> Task item
List every line in the items below that contains the word "nodo", and copy each such line in full.
'''
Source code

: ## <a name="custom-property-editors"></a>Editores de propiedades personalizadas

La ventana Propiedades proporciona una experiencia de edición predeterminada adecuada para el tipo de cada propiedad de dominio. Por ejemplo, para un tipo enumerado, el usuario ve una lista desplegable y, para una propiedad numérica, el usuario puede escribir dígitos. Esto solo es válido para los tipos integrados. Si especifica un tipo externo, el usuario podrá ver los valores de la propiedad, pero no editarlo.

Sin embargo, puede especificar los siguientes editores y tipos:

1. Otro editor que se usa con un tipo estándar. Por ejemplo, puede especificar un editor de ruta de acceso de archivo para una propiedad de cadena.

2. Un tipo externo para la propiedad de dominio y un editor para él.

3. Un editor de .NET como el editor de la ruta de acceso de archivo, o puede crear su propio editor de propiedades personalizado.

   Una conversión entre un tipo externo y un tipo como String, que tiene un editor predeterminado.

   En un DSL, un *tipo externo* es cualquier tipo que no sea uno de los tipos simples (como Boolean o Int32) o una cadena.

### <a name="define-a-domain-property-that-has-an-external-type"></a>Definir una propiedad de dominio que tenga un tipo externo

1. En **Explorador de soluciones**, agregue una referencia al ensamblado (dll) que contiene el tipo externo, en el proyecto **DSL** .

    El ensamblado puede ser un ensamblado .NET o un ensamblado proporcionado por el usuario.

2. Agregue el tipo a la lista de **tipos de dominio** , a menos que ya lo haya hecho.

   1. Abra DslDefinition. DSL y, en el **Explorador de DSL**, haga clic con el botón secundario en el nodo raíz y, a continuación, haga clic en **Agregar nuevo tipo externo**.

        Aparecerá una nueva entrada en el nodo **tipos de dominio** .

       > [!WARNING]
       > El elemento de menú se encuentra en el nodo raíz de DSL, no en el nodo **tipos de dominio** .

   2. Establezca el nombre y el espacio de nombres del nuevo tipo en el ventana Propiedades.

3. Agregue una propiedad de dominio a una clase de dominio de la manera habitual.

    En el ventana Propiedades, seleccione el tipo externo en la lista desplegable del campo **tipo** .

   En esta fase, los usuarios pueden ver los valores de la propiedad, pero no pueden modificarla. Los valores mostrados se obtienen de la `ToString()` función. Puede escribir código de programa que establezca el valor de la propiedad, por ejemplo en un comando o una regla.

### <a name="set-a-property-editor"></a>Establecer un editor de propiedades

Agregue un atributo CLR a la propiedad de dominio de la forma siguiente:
'''
'''
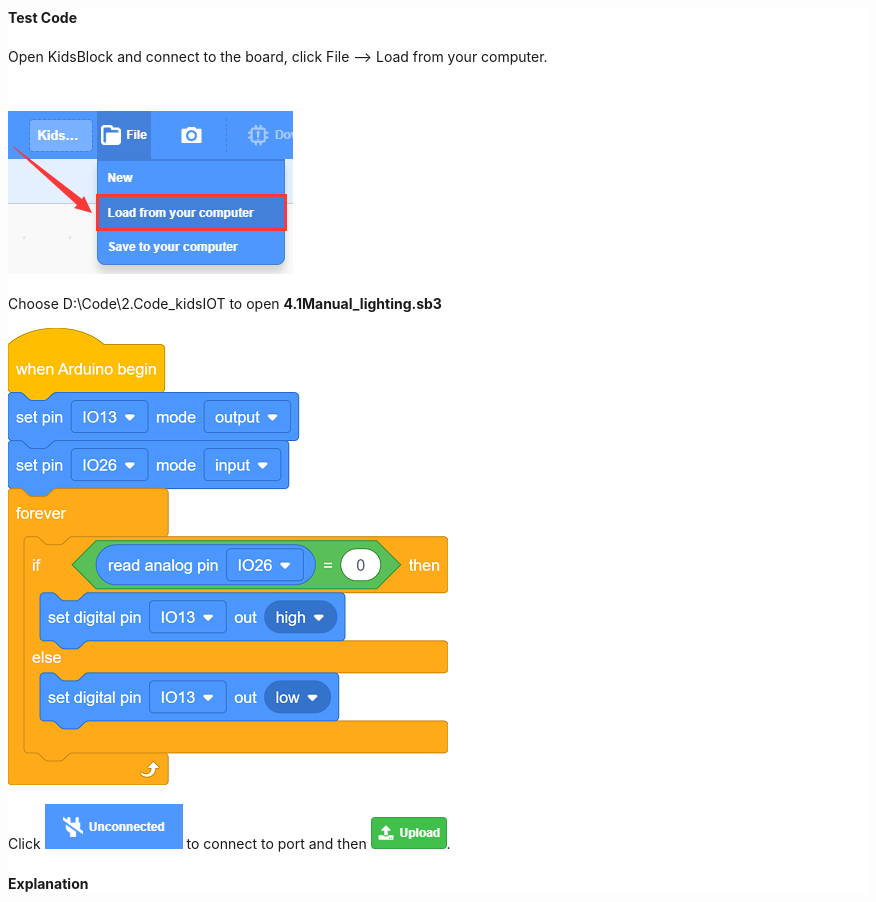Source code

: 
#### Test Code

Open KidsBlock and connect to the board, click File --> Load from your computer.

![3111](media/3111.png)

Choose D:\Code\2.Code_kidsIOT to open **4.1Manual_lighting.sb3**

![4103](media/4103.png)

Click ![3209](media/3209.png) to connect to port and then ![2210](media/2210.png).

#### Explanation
'''
> Completed exercise
   1. Abra DslDefinition. DSL y, en el **Explorador de DSL**, haga clic con el botón secundario en el nodo raíz y, a continuación, haga clic en **Agregar nuevo tipo externo**.
        Aparecerá una nueva entrada en el nodo **tipos de dominio** .
       > El elemento de menú se encuentra en el nodo raíz de DSL, no en el nodo **tipos de dominio** .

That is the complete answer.